Oliver turned his guns towards what was going into school dinners. Though he admits his own children are not likely to be affected by the poor quality of food served in state schools – he sent his youngsters to a Hampstead prep school – he saw it as a challenge and one that would make for interesting television.
“Jamie was poised to stoke the fires that had been simmering for some time in school kitchens,” writes Smith, saying the twin evils of a loss of home economics from the curriculum and the privatisation of school dinners meant you had poor food served to people who couldn’t boil an egg.
“We have a government that should stop making suggestions and do a handful of things that will improve our children’s health, lives and capacity to learn,” said Jamie as he launched his plan to work in school canteens in Greenwich to teach dinner staff to cook healthy meals, and teach children to ditch junk food.
It sparked a national debate which prompted the government to plough an extra £40 million into food services.
The book flash-fries his childhood: we hear of how he struggled at school because of his dyslexia, but brimmed with confidence; of weekends working in his father’s pub, which explains his passion for food; and its role in entertaining friends and family.
As a teenager, Jamie headed to Kingsway College’s catering school, and it was here he found his forte. It led him to the kitchens of the River Café, the award-winning restaurant where he honed his ability. His experience there led to the 15 project.
Kingsway brought Jamie to London for the first time. Although Oliver’s persona is of a streetwise Londoner, the book reveals a young man whose childhood was sheltered: “Coming from a village where there were so many white people, on my first day at college I thought I was in New York,” he recalls. “Every day I thought I was going to be mugged.”

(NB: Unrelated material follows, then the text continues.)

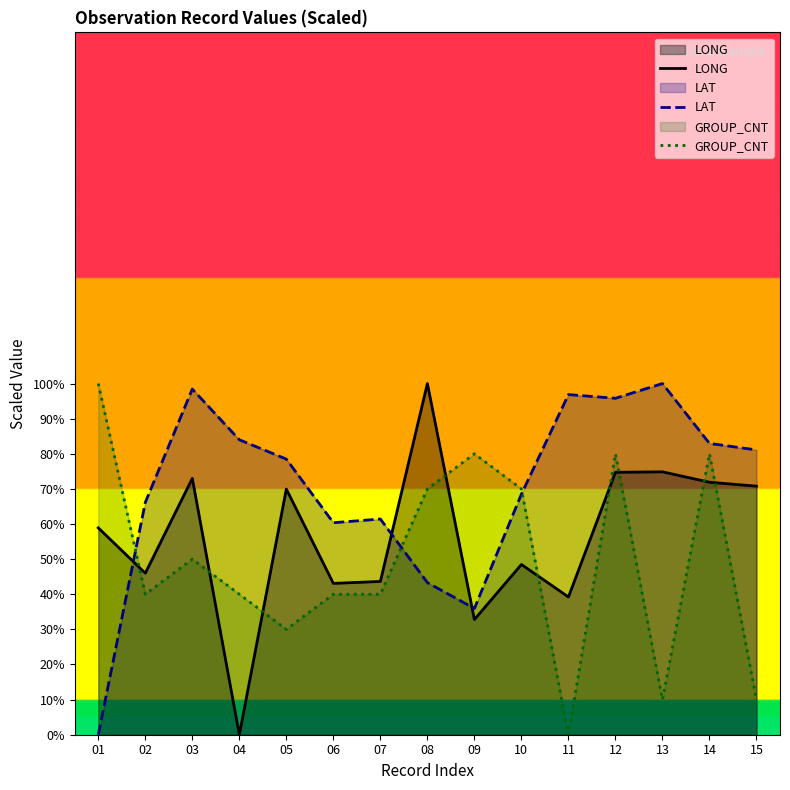

Between 15 and 11, which is larger?

15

Jamie’s abilities as a chef are married to his confident nature on screen, but his biggest attribute is an ability to spot a trend. He played to blokes showing off to their girlfriends in The Naked Chef, championed social responsibility in Fifteen, highlighted what we feed our kids in Jamie’s School Dinners, and his most recent series saw him cook food he had grown himself.

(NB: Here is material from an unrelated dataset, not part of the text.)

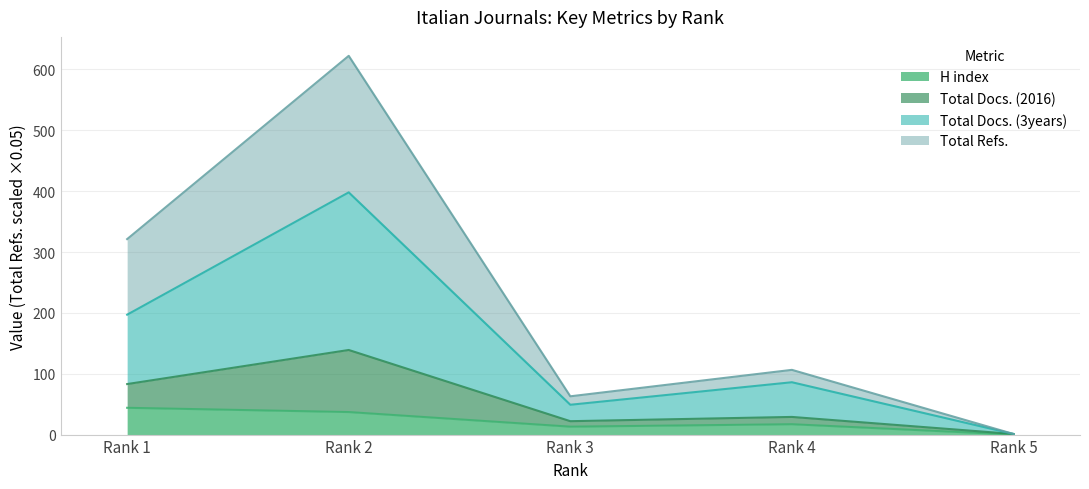

True or false: Total Docs. (2016) and Total Refs. cross at least once.

False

His next series starts this autumn. It has been inspired by the Ministry of Information’s war time push to make sure we ate sensibly and didn’t waste food. Oliver showing how you can make great meals on a shoestring sounds like ideal, late-2008 credit crunch fare – just another sign of his ability to gauge the temperature of what’s cooking in the nation’s kitchens and act on it.
• The Jamie Oliver Effect. By Gilly Smith Andre Deutsch, £8.99.